#### [SUPPLIED DATA]
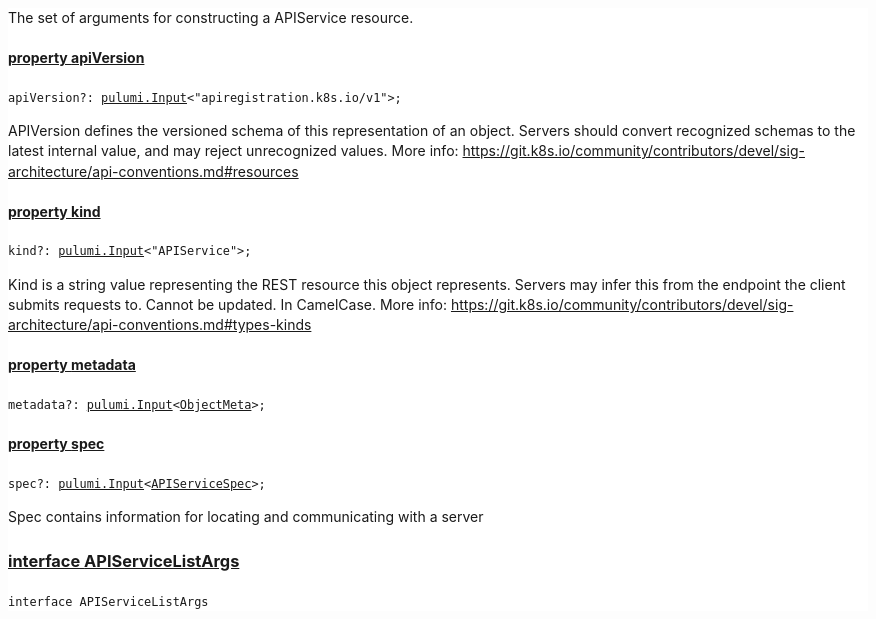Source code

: The set of arguments for constructing a APIService resource.

<h4 class="pdoc-member-header" id="APIServiceArgs-apiVersion">
<a class="pdoc-child-name" href="https://github.com/pulumi/pulumi-kubernetes/blob/2d5f66dff2f98c399f6df3e47fdd05918ad66597/sdk/nodejs/apiregistration/v1/apiservice.ts#L91">property <b>apiVersion</b></a>
</h4>

<pre class="highlight"><code><span class='kd'></span>apiVersion?: <a href='/docs/reference/pkg/nodejs/pulumi/pulumi/#Input'>pulumi.Input</a>&lt;<span class='s2'>"apiregistration.k8s.io/v1"</span>&gt;;</code></pre>

APIVersion defines the versioned schema of this representation of an object. Servers should convert recognized schemas to the latest internal value, and may reject unrecognized values. More info: https://git.k8s.io/community/contributors/devel/sig-architecture/api-conventions.md#resources

<h4 class="pdoc-member-header" id="APIServiceArgs-kind">
<a class="pdoc-child-name" href="https://github.com/pulumi/pulumi-kubernetes/blob/2d5f66dff2f98c399f6df3e47fdd05918ad66597/sdk/nodejs/apiregistration/v1/apiservice.ts#L95">property <b>kind</b></a>
</h4>

<pre class="highlight"><code><span class='kd'></span>kind?: <a href='/docs/reference/pkg/nodejs/pulumi/pulumi/#Input'>pulumi.Input</a>&lt;<span class='s2'>"APIService"</span>&gt;;</code></pre>

Kind is a string value representing the REST resource this object represents. Servers may infer this from the endpoint the client submits requests to. Cannot be updated. In CamelCase. More info: https://git.k8s.io/community/contributors/devel/sig-architecture/api-conventions.md#types-kinds

<h4 class="pdoc-member-header" id="APIServiceArgs-metadata">
<a class="pdoc-child-name" href="https://github.com/pulumi/pulumi-kubernetes/blob/2d5f66dff2f98c399f6df3e47fdd05918ad66597/sdk/nodejs/apiregistration/v1/apiservice.ts#L96">property <b>metadata</b></a>
</h4>

<pre class="highlight"><code><span class='kd'></span>metadata?: <a href='/docs/reference/pkg/nodejs/pulumi/pulumi/#Input'>pulumi.Input</a>&lt;<a href='/docs/reference/pkg/nodejs/pulumi/kubernetes/types/input/#ObjectMeta'>ObjectMeta</a>&gt;;</code></pre>
<h4 class="pdoc-member-header" id="APIServiceArgs-spec">
<a class="pdoc-child-name" href="https://github.com/pulumi/pulumi-kubernetes/blob/2d5f66dff2f98c399f6df3e47fdd05918ad66597/sdk/nodejs/apiregistration/v1/apiservice.ts#L100">property <b>spec</b></a>
</h4>

<pre class="highlight"><code><span class='kd'></span>spec?: <a href='/docs/reference/pkg/nodejs/pulumi/pulumi/#Input'>pulumi.Input</a>&lt;<a href='/docs/reference/pkg/nodejs/pulumi/kubernetes/types/input/#APIServiceSpec'>APIServiceSpec</a>&gt;;</code></pre>

Spec contains information for locating and communicating with a server

<h3 class="pdoc-module-header" id="APIServiceListArgs" data-link-title="APIServiceListArgs">
    <a href="https://github.com/pulumi/pulumi-kubernetes/blob/2d5f66dff2f98c399f6df3e47fdd05918ad66597/sdk/nodejs/apiregistration/v1/apiserviceList.ts#L82">
        interface <strong>APIServiceListArgs</strong>
    </a>
</h3>

<pre class="highlight"><code><span class='kr'>interface</span> <span class='nx'>APIServiceListArgs</span></code></pre>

#### [EXERCISE DESCRIPTION]
Return the entries above exactly, skipping any images.

#### [WRITTEN RESPONSE]
Source code

: The set of arguments for constructing a APIService resource.

<h4 class="pdoc-member-header" id="APIServiceArgs-apiVersion">
<a class="pdoc-child-name" href="https://github.com/pulumi/pulumi-kubernetes/blob/2d5f66dff2f98c399f6df3e47fdd05918ad66597/sdk/nodejs/apiregistration/v1/apiservice.ts#L91">property <b>apiVersion</b></a>
</h4>

<pre class="highlight"><code><span class='kd'></span>apiVersion?: <a href='/docs/reference/pkg/nodejs/pulumi/pulumi/#Input'>pulumi.Input</a>&lt;<span class='s2'>"apiregistration.k8s.io/v1"</span>&gt;;</code></pre>

APIVersion defines the versioned schema of this representation of an object. Servers should convert recognized schemas to the latest internal value, and may reject unrecognized values. More info: https://git.k8s.io/community/contributors/devel/sig-architecture/api-conventions.md#resources

<h4 class="pdoc-member-header" id="APIServiceArgs-kind">
<a class="pdoc-child-name" href="https://github.com/pulumi/pulumi-kubernetes/blob/2d5f66dff2f98c399f6df3e47fdd05918ad66597/sdk/nodejs/apiregistration/v1/apiservice.ts#L95">property <b>kind</b></a>
</h4>

<pre class="highlight"><code><span class='kd'></span>kind?: <a href='/docs/reference/pkg/nodejs/pulumi/pulumi/#Input'>pulumi.Input</a>&lt;<span class='s2'>"APIService"</span>&gt;;</code></pre>

Kind is a string value representing the REST resource this object represents. Servers may infer this from the endpoint the client submits requests to. Cannot be updated. In CamelCase. More info: https://git.k8s.io/community/contributors/devel/sig-architecture/api-conventions.md#types-kinds

<h4 class="pdoc-member-header" id="APIServiceArgs-metadata">
<a class="pdoc-child-name" href="https://github.com/pulumi/pulumi-kubernetes/blob/2d5f66dff2f98c399f6df3e47fdd05918ad66597/sdk/nodejs/apiregistration/v1/apiservice.ts#L96">property <b>metadata</b></a>
</h4>

<pre class="highlight"><code><span class='kd'></span>metadata?: <a href='/docs/reference/pkg/nodejs/pulumi/pulumi/#Input'>pulumi.Input</a>&lt;<a href='/docs/reference/pkg/nodejs/pulumi/kubernetes/types/input/#ObjectMeta'>ObjectMeta</a>&gt;;</code></pre>
<h4 class="pdoc-member-header" id="APIServiceArgs-spec">
<a class="pdoc-child-name" href="https://github.com/pulumi/pulumi-kubernetes/blob/2d5f66dff2f98c399f6df3e47fdd05918ad66597/sdk/nodejs/apiregistration/v1/apiservice.ts#L100">property <b>spec</b></a>
</h4>

<pre class="highlight"><code><span class='kd'></span>spec?: <a href='/docs/reference/pkg/nodejs/pulumi/pulumi/#Input'>pulumi.Input</a>&lt;<a href='/docs/reference/pkg/nodejs/pulumi/kubernetes/types/input/#APIServiceSpec'>APIServiceSpec</a>&gt;;</code></pre>

Spec contains information for locating and communicating with a server

<h3 class="pdoc-module-header" id="APIServiceListArgs" data-link-title="APIServiceListArgs">
    <a href="https://github.com/pulumi/pulumi-kubernetes/blob/2d5f66dff2f98c399f6df3e47fdd05918ad66597/sdk/nodejs/apiregistration/v1/apiserviceList.ts#L82">
        interface <strong>APIServiceListArgs</strong>
    </a>
</h3>

<pre class="highlight"><code><span class='kr'>interface</span> <span class='nx'>APIServiceListArgs</span></code></pre>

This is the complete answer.